◆ **Work task 1**
In the passage on socially constructed reality, swap "ruling class" for "governing elite" and write out the part that starts at the words "But using my" and stops after "to this phenomenon.".
◆ **Work task 2**
Write what comes next in the passage on socially constructed reality, picking up right after its last sentence.

[[ Text block open ]]

But using my perspective, we can see that , with the rise of complex
societies, the capacity to create a social reality becomes biased. That
socially constructed reality which was continously modified based on the
experience of almost all of a group in the early neolithic, comes to be
modified based on the experience of dominant groups or *classes* with the
rise of what we laughingly call 'civilization". Now 'good' and 'bad' are
what is good for the ruling class and not what is good for all the group.
Consciousness becomes fragmented, people can no longer make sense of what
others say and do. This can continue for a while, but eventually, the
conflicts arising from the disparity between socially constructed reality
so biased, and the actual experience of the rest of the individuals in
society, becomes untenable. The myth of the Tower of Babel and marxist
discourse both point to this phenomenon.
It may be, that we will develop further adaptations to meet this challange
as well. I suspect that we have been struggling for just such a solution
and that the rise of the great spiritual traditions like Budhism, Daoism,
or Christianity point the way. But I think we have something to learn
from the solutions developed by what I think of as the "high neolithic":
those humans who conserved neolithic culture and retreated to less friendly
environments rather then adopt the solutions which those who pushed them
out did. I suspect the solutions may have something to do with the
realization of the implications of our capacities and limitations. We
have to learn when enough is enough and if not, how to direct ambition in
nondistructive directions. But "those who know, do not speak, those who
speak, do not know".

[[ Text block closed ]]
[[ Extracted material open ]]

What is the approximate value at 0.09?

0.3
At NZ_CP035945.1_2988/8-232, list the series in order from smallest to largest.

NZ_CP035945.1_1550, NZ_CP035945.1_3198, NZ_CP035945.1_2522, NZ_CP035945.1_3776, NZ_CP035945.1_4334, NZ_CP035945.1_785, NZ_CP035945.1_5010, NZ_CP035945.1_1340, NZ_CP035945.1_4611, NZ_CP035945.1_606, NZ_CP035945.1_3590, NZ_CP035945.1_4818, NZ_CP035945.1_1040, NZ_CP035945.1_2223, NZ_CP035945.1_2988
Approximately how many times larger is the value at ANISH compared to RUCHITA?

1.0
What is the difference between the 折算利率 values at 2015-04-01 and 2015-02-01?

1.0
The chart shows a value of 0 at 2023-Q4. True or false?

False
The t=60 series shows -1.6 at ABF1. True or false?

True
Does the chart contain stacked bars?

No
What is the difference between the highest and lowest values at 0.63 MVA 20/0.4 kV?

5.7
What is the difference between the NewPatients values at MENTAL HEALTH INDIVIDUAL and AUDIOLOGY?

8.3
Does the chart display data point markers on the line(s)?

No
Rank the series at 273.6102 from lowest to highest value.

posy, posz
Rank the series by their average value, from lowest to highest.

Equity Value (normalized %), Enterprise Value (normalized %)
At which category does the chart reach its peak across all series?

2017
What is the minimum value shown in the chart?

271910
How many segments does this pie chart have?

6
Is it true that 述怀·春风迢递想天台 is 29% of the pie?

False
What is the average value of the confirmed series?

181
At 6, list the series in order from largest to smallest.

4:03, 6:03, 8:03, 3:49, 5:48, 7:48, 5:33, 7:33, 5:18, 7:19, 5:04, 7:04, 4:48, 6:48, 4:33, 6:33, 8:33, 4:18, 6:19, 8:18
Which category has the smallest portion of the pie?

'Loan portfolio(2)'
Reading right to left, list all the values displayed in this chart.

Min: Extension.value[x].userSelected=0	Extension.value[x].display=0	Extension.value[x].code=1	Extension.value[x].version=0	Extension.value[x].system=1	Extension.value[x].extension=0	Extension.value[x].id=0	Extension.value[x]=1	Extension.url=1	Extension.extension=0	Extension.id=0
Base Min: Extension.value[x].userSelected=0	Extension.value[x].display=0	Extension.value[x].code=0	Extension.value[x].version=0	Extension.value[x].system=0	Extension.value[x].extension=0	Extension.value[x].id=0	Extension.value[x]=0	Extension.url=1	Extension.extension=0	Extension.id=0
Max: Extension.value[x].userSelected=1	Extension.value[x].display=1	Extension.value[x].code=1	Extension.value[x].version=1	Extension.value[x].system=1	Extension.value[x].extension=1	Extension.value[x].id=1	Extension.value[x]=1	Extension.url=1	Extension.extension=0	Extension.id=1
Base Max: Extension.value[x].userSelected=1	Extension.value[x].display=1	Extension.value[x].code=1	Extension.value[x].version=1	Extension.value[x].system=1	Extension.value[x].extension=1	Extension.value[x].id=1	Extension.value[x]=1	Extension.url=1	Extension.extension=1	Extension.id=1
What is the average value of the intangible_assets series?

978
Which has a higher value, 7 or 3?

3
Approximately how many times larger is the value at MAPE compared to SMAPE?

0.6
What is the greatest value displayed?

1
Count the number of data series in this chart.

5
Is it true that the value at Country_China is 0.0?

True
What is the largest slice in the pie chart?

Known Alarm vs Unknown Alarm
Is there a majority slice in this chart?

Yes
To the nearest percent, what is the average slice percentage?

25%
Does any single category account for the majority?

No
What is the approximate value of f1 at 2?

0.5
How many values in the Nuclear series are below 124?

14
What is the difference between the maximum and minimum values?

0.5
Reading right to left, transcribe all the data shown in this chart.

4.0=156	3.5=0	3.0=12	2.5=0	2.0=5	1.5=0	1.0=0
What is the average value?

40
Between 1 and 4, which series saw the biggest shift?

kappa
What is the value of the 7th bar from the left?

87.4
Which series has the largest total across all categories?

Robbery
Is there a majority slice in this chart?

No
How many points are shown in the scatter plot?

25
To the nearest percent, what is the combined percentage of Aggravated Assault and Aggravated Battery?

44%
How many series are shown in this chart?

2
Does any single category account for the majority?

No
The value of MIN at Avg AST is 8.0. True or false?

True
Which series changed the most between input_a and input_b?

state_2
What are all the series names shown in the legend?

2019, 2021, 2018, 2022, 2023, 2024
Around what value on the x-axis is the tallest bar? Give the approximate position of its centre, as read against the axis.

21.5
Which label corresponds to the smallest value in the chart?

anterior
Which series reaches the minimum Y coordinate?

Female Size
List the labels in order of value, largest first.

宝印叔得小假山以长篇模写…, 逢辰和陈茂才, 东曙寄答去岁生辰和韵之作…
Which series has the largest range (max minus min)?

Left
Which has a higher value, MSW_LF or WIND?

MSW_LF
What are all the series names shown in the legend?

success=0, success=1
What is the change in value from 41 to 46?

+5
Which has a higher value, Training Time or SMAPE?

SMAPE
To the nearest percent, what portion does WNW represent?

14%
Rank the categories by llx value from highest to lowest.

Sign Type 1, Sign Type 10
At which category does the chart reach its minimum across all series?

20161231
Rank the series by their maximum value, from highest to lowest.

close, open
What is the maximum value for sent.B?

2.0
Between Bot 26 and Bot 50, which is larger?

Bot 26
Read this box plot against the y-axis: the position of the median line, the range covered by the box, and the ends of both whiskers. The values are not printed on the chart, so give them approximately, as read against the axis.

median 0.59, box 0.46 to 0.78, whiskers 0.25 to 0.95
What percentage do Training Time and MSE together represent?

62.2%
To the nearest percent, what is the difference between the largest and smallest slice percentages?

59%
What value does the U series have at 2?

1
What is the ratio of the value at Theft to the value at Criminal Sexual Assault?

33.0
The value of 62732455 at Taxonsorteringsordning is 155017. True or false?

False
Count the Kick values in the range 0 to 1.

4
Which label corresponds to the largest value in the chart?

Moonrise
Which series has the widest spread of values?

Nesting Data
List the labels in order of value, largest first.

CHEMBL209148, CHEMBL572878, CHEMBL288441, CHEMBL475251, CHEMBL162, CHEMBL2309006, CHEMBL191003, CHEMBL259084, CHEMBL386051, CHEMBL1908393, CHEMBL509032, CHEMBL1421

[[ Extracted material closed ]]

◆ **Answer area 1**
But using my perspective, we can see that , with the rise of complex
societies, the capacity to create a social reality becomes biased. That
socially constructed reality which was continously modified based on the
experience of almost all of a group in the early neolithic, comes to be
modified based on the experience of dominant groups or *classes* with the
rise of what we laughingly call 'civilization". Now 'good' and 'bad' are
what is good for the governing elite and not what is good for all the group.
Consciousness becomes fragmented, people can no longer make sense of what
others say and do. This can continue for a while, but eventually, the
conflicts arising from the disparity between socially constructed reality
so biased, and the actual experience of the rest of the individuals in
society, becomes untenable. The myth of the Tower of Babel and marxist
discourse both point to this phenomenon.

◆ **Answer area 2**
>
>> Democritus was right: change is constant!
>> Democritus was wrong: change is variable!
>(By the way, wasn't it Heraclitus rather than Democritus who was
>right/wrong?)
Of course, you are right again, (just as you where when you corrected my
understanding of "oxymoron", thank you!). I always get my pre-Socratics
confused. What can I say, I am cognitively challenged - an overeducated
stupid person, a freak of not nature, but culture. It could well be that
without modern medical technology, I would not even exist. I have
frequently considered rectifying the situation. I just lack the courage
and so rationalize that I am "meant" to exist so I can spout my idiocies,
sort of like a court fool to the world.